すると、下図のようなウィンドウが表示されます。
iBeaconの結果について
ここまでは計測方法について説明しました。
では、iBeaconを使った場合の結果は結局どうなうのでしょうか?
もちろん調べましたので、さくっとご紹介します。
【結果】
- iBeaconはGPSを利用しない 上記グラフを見ると、Bluetoothはオレンジ色になっていますが、GPSは緑色のままだと思います。オレンジはONを表し、緑はOFFを表します。

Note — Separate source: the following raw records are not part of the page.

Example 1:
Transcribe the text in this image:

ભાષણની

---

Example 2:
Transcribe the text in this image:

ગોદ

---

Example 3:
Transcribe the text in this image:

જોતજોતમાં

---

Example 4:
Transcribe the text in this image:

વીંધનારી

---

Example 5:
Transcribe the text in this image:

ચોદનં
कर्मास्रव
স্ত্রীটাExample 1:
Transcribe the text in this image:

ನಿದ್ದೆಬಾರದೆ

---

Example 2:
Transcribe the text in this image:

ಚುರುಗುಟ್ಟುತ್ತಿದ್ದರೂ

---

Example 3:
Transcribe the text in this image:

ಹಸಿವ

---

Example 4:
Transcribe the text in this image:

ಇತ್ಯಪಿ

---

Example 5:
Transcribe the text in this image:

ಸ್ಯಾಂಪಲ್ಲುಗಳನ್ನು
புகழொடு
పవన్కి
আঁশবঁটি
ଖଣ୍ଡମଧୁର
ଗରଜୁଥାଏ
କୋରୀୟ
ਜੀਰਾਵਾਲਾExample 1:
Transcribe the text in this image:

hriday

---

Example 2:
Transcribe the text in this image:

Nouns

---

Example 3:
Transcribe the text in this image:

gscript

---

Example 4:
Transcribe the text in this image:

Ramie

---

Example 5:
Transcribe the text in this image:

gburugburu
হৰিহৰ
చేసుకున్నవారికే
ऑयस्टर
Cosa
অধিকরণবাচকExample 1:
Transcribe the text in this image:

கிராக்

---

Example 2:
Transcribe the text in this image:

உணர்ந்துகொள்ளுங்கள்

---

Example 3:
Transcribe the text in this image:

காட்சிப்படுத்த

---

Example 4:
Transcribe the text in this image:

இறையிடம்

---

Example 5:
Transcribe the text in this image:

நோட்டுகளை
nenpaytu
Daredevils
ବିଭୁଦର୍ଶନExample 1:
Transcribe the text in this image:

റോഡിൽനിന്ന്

- バッテリ消費率は ディスプレイ > 通信 > Bluetoothの順に消費率が高い Energy Usage Levelを見ると、Display Brightness Levelが反応しているときが最も高く、その次にNetworkが反応しているときというのがわかります。
この結果からもわかるように、iBeaconはGPSを利用していないんです!
因みに、Bluetoothだけで言えば、1時間あたり1%も利用しません。Bluetoothを介して音楽を聞いたり、3G/4G/Wi-Fiなどで秒間何らかの通信をしたりすれば、バッテリは消費しますが、Bluetoothが原因というよりも、Bluetoothをトリガーとしたやり取りが原因ということなんですね。
このことがユーザにもっと浸透する&開発者がBluetoothの誤解を広めないようにすることができれば、世の中でiBeaconを利用したサービスがユーザに様々なメリットを提供してくれるのだと期待しています。
といったところで本日はここまで。